---------- TEXT
# Need help fixing Makita electric chain saw



## ilyaz (Apr 24, 2010)

Does anyone have experience fixing Makita electric chain saws? I have the 16" model UC4030A (Makita USA - Tool Details - UC4030A). A small part inside the saw broke after a new chain I just installed came off of the chain blade during use, and I am trying to figure out the best way to fix it. Before I go into all the gory details of the problem, I just want to see if anyone has experience with this saw make/model.

Thanks much!


----------



## Cork-Guy (Apr 24, 2010)

I might be able to lend a hand; please provide the "gory" details!


----------



## ilyaz (Apr 24, 2010)

Cork-Guy said:


> the "gory" details!


I installed a new chain on it the other day. Followed all the instructions (http://makita.com/en-us/Assets/Images/Products/UC4030A/owners_manuals/UC3530A,UC4030A manual.pdf), or at least I think I did. The very 1st time I used it with the new chain, the chain came off of the blade after about a minute of cutting.

I took off the cover and tried to reinstall the chain. To do that I turned the chain tensioning screw (pg 9 of the manual) to adjust the tensioning pin. At some point I discovered that:
1. The pin is stuck in one corner and does not move.
2. The plastic cover next to the pin is broken (see photo)
3. The two bevel gears that are supposed to rotate when I rotate the tensioning screw are stuck and do not turn.

So questions:
1. How did the plastic cover break?
--------------------
_TASK SET_.
1. In the chain saw thread, rewrite the paragraph that begins "Does anyone have experience fixing Makita electric chain saws?" more briefly, keeping its main facts.
2. Proceed with the chain saw thread from the point where it stops.
No task depends on the listing.
---------- ENTRIES SUPPLIED
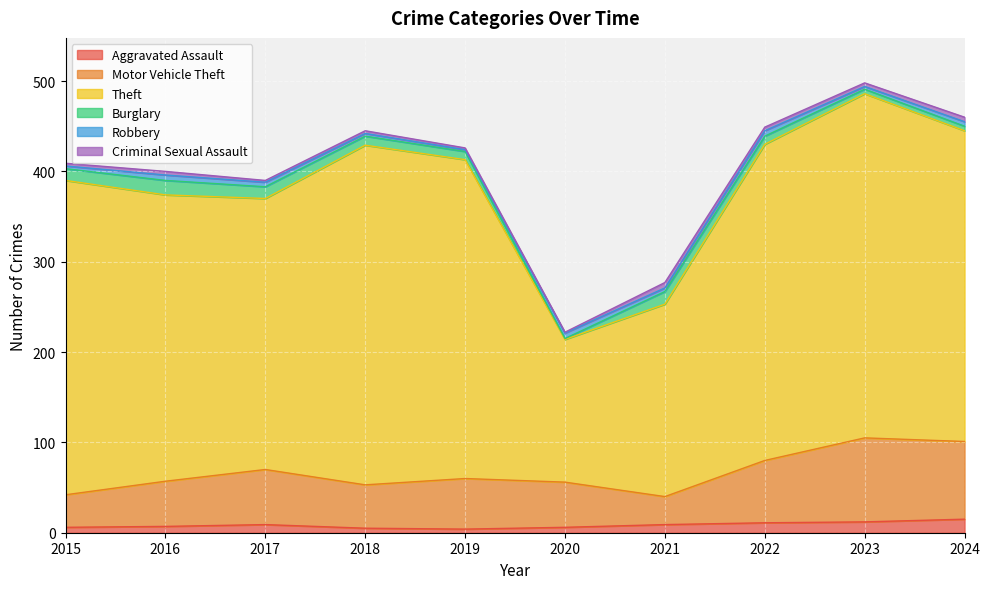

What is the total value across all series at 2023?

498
--------------------
---------- ENTRIES SUPPLIED
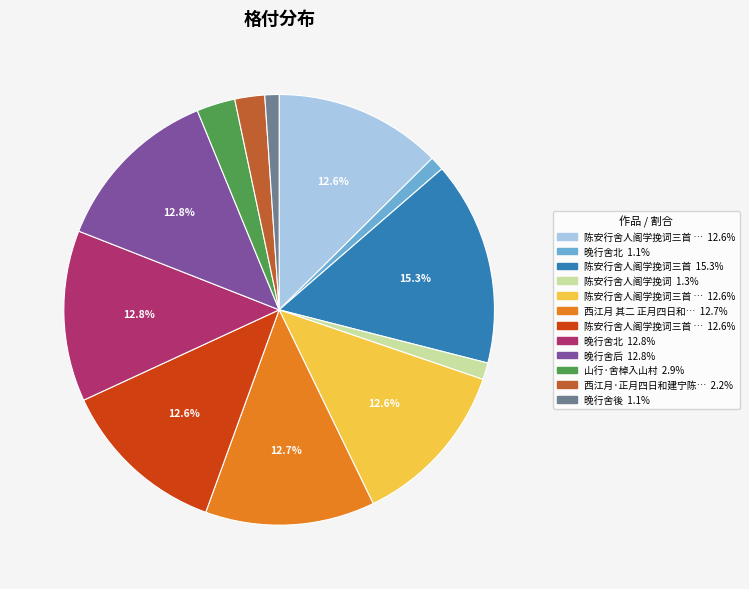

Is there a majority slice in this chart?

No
--------------------
_ANSWERS BELOW_.
1. The poster asks whether anyone has experience repairing Makita electric chain saws, specifically the 16" model UC4030A. A small internal part broke after a newly installed chain came off the chain blade during use. The poster wants to find the best way to fix it and will give the full details once someone familiar with this model responds.

2.
2. How do I get the gears to turn?
3. Other than the broken cover, what else might be wrong there and would need to be repaired or replaced?

Thank you!


----------



## ilyaz (Apr 28, 2010)

I just talked to Makita and some of the parts that I might need to replace won't be available until August! So I will try to repair it instead. I have one question: when I asked them what sort of lubricant I would need for the gears, they told me "#2 open gear grease". I searched for this on Amazon, HomeDepot, Lowes, and AdvanceAutoParts but did not find any matches. Do you know if there is a different name for it and/or some type of generic substitute? This is the gray stuff you can see on the photo between the two gears.

Thanks.


----------



## Wuzzat? (Apr 28, 2010)

ilyaz said:


> won't be available until August!
> if there is a different name for it and/or some type of generic substitute?


So it maybe a design defect and they are swamped by failures.

Maybe lithium grease?


----------



## ks_diy_guy (Apr 29, 2010)

My advice, buy a Stihl...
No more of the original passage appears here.